## Stored data
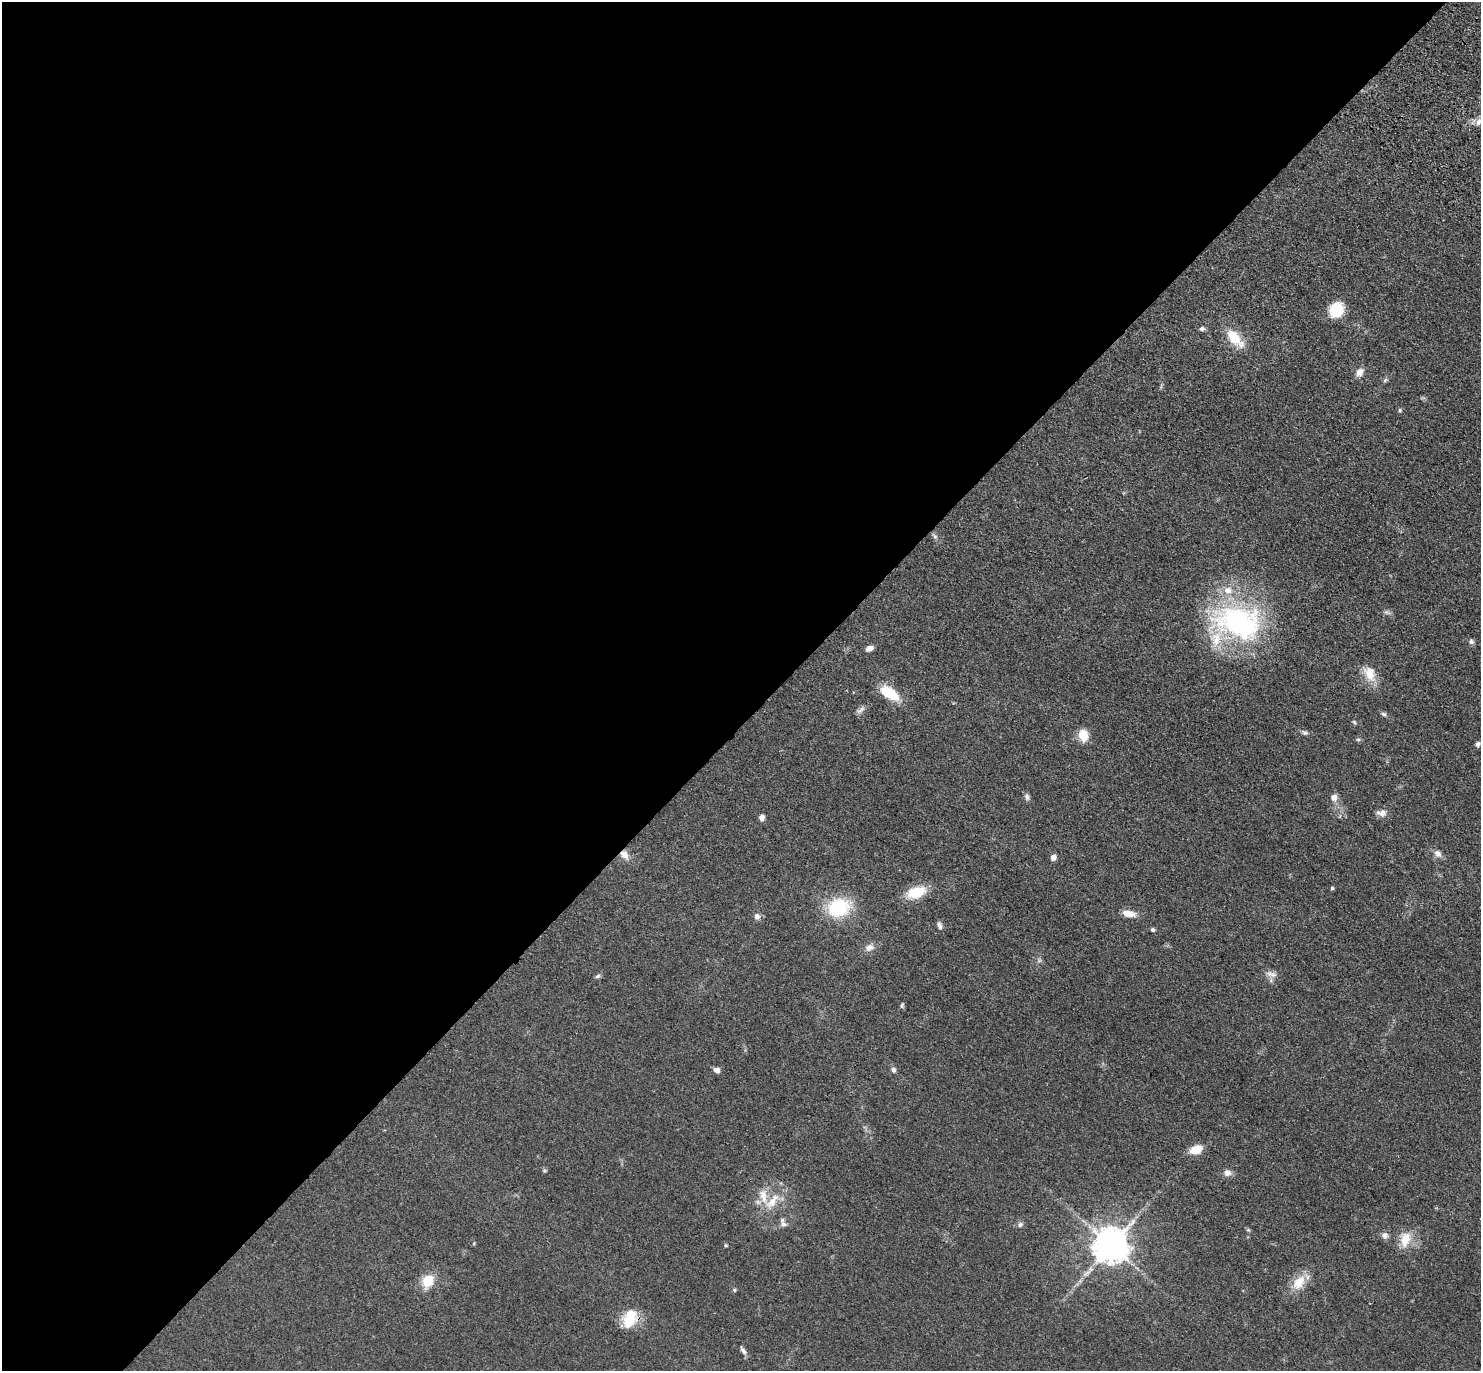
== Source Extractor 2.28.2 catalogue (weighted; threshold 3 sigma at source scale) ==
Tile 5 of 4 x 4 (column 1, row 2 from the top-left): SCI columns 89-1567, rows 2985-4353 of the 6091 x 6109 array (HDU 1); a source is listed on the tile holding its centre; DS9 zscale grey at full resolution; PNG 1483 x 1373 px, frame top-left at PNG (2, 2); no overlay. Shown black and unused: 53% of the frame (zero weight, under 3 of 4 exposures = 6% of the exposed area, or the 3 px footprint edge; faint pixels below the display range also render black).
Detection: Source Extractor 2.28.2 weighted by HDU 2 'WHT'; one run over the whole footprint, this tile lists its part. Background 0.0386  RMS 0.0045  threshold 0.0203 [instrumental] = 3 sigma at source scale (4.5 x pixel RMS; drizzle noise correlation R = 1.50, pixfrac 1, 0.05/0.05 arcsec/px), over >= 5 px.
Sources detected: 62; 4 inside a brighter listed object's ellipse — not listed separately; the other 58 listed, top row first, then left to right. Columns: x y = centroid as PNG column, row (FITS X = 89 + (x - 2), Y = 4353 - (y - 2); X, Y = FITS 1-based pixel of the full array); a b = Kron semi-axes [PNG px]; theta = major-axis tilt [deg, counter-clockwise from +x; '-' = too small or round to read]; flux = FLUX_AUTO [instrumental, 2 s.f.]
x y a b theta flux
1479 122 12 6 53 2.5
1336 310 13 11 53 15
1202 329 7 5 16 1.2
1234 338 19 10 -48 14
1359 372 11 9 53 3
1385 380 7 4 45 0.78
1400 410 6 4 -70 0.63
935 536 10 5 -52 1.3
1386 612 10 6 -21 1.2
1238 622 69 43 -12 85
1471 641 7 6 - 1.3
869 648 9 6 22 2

## Aim of the task
Render the read-out of each item above as a numbered list, one line per entry, with blank lines dropped. Leave the pictures out of your answer.

## Response to the task
1. == Source Extractor 2.28.2 catalogue (weighted; threshold 3 sigma at source scale) ==
2. Tile 5 of 4 x 4 (column 1, row 2 from the top-left): SCI columns 89-1567, rows 2985-4353 of the 6091 x 6109 array (HDU 1); a source is listed on the tile holding its centre; DS9 zscale grey at full resolution; PNG 1483 x 1373 px, frame top-left at PNG (2, 2); no overlay. Shown black and unused: 53% of the frame (zero weight, under 3 of 4 exposures = 6% of the exposed area, or the 3 px footprint edge; faint pixels below the display range also render black).
3. Detection: Source Extractor 2.28.2 weighted by HDU 2 'WHT'; one run over the whole footprint, this tile lists its part. Background 0.0386  RMS 0.0045  threshold 0.0203 [instrumental] = 3 sigma at source scale (4.5 x pixel RMS; drizzle noise correlation R = 1.50, pixfrac 1, 0.05/0.05 arcsec/px), over >= 5 px.
4. Sources detected: 62; 4 inside a brighter listed object's ellipse — not listed separately; the other 58 listed, top row first, then left to right. Columns: x y = centroid as PNG column, row (FITS X = 89 + (x - 2), Y = 4353 - (y - 2); X, Y = FITS 1-based pixel of the full array); a b = Kron semi-axes [PNG px]; theta = major-axis tilt [deg, counter-clockwise from +x; '-' = too small or round to read]; flux = FLUX_AUTO [instrumental, 2 s.f.]
5. x y a b theta flux
6. 1479 122 12 6 53 2.5
7. 1336 310 13 11 53 15
8. 1202 329 7 5 16 1.2
9. 1234 338 19 10 -48 14
10. 1359 372 11 9 53 3
11. 1385 380 7 4 45 0.78
12. 1400 410 6 4 -70 0.63
13. 935 536 10 5 -52 1.3
14. 1386 612 10 6 -21 1.2
15. 1238 622 69 43 -12 85
16. 1471 641 7 6 - 1.3
17. 869 648 9 6 22 2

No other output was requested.